Previous phase II studies supported the use of platinum chemotherapy in the management of mCRPC and suggested a synergistic effect when carboplatin is combined with docetaxel [13], [14]. In mCRPC patients refractory to docetaxel, a median progression-free survival (PFS) of 3–6.5 months with an overall survival (OS) of 12.4–15.8 months has been described with combination therapy of carboplatin and docetaxel [15], [16]. Recently, molecular profiling has shown a role for DNA repair defects (in BRCA 1/2 germline variants) in advanced prostate cancer. This makes these tumours more sensitive for treatment with platinum compounds which exert their antitumour effect through covalent adducts with cellular DNA resulting in DNA damage [17]. Moreover, treatment of docetaxel-naïve patients with clinical features of an anaplastic prostate carcinoma with docetaxel plus carboplatin resulted in stable disease in 65% of the patients after 12 weeks and a median OS of 16 months [18].

There is also evidence from retrospective data and small cohorts of patients that patients with an initial good response to docetaxel might benefit from a re-challenge with single-agent docetaxel. In these patients, docetaxel was mostly discontinued after receiving the planned number of treatment cycles, without severe side-effects [19], [20], [21]. In the trial of Bracarda et al. [21], 98 patients were re-treated after an initial response to docetaxel (median interval between treatments was 8.3 months), with a median PFS of 16.4 months . In the prospective cohort study of Di Lorenzo et al. [22], 45 patients with an initial biochemical remission of at least 5 months were re-treated with docetaxel. The median PFS was 5 months (range 2–8 months) with an overall survival of 13 months.

The progression-free interval (PFI) after first-line docetaxel seems to be associated with the response rate and PFS after re-challenge [20].

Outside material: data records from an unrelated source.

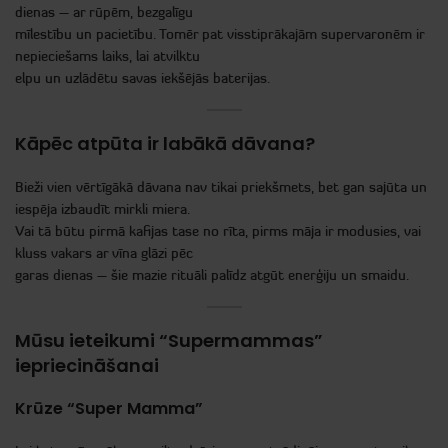
dienas – ar rūpēm, bezgalīgu
mīlestību un pacietību. Tomēr pat visstiprākajām supervaronēm ir
nepieciešams laiks, lai atvilktu
elpu un uzlādētu savas iekšējās baterijas.
Kāpēc atpūta ir labākā dāvana?
Bieži vien vērtīgākā dāvana nav tikai priekšmets, bet gan sajūta un
iespēja izbaudīt mirkli miera.
Vai tā būtu pirmā kafijas tase no rīta, pirms māja ir modusies, vai
kluss vakars ar vīna glāzi pēc
garas dienas – šie mazie rituāli palīdz atgūt enerģiju un smaidu.
Mūsu ieteikumi “Supermammas”
iepriecināšanai
Krūze “Super Mamma”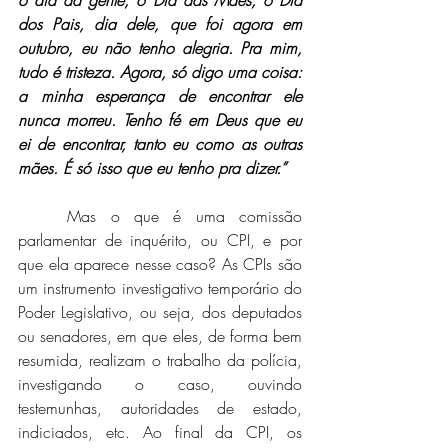
o dia da gente, o Dia das Mães, o Dia 
dos Pais, dia dele, que foi agora em 
outubro, eu não tenho alegria. Pra mim, 
tudo é tristeza. Agora, só digo uma coisa: 
a minha esperança de encontrar ele 
nunca morreu. Tenho fé em Deus que eu 
ei de encontrar, tanto eu como as outras 
mães. É só isso que eu tenho pra dizer.”
	Mas o que é uma comissão 
parlamentar de inquérito, ou CPI, e por 
que ela aparece nesse caso? As CPIs são 
um instrumento investigativo temporário do 
Poder Legislativo, ou seja, dos deputados 
ou senadores, em que eles, de forma bem 
resumida, realizam o trabalho da polícia, 
investigando o caso, ouvindo 
testemunhas, autoridades de estado, 
indiciados, etc. Ao final da CPI, os 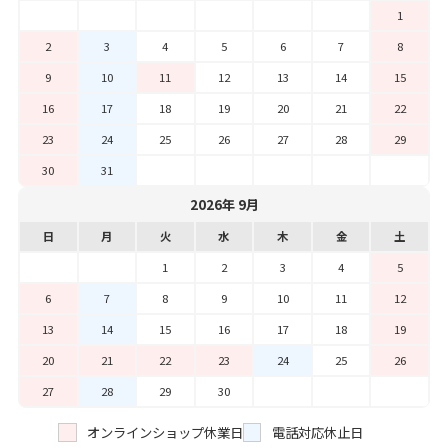
1
2
3
4
5
6
7
8
9
10
11
12
13
14
15
16
17
18
19
20
21
22
23
24
25
26
27
28
29
30
31
2026年 9月
日
月
火
水
木
金
土
1
2
3
4
5
6
7
8
9
10
11
12
13
14
15
16
17
18
19
20
21
22
23
24
25
26
27
28
29
30
オンラインショップ休業日
電話対応休止日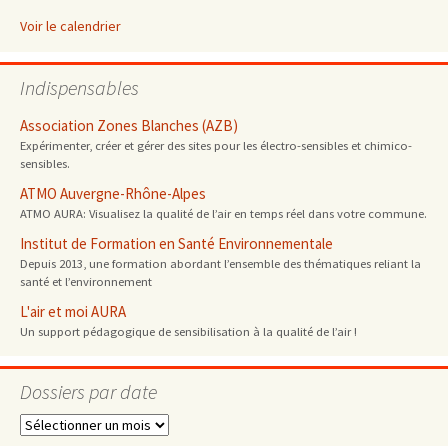
Voir le calendrier
Indispensables
Association Zones Blanches (AZB)
Expérimenter, créer et gérer des sites pour les électro-sensibles et chimico-
sensibles.
ATMO Auvergne-Rhône-Alpes
ATMO AURA: Visualisez la qualité de l’air en temps réel dans votre commune.
Institut de Formation en Santé Environnementale
Depuis 2013, une formation abordant l’ensemble des thématiques reliant la
santé et l’environnement
L'air et moi AURA
Un support pédagogique de sensibilisation à la qualité de l’air !
Dossiers par date
Dossiers
par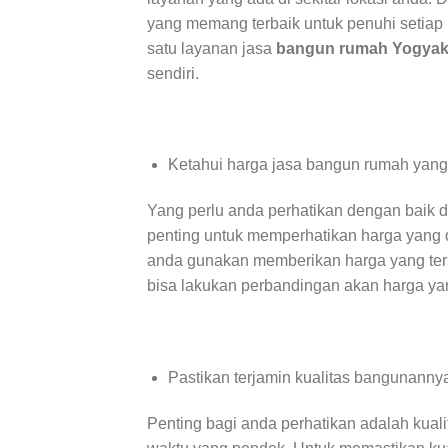
yang memang terbaik untuk penuhi setiap 
satu layanan jasa
bangun rumah Yogyak
sendiri.
Ketahui harga jasa bangun rumah yang
Yang perlu anda perhatikan dengan baik 
penting untuk memperhatikan harga yang d
anda gunakan memberikan harga yang terb
bisa lakukan perbandingan akan harga yan
Pastikan terjamin kualitas bangunanny
Penting bagi anda perhatikan adalah kual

Since both docetaxel re-treatment as well as docetaxel combined with carboplatin seem to be appealing second-line treatment options for a selected patient group, we performed this phase II study comparing both treatment regimens.

This study is the first phase II randomised study prospectively assessing the activity of docetaxel plus carboplatin relative to that of re-treatment with docetaxel monotherapy in mCRPC patients with an initial response but progression on prior docetaxel-based treatment.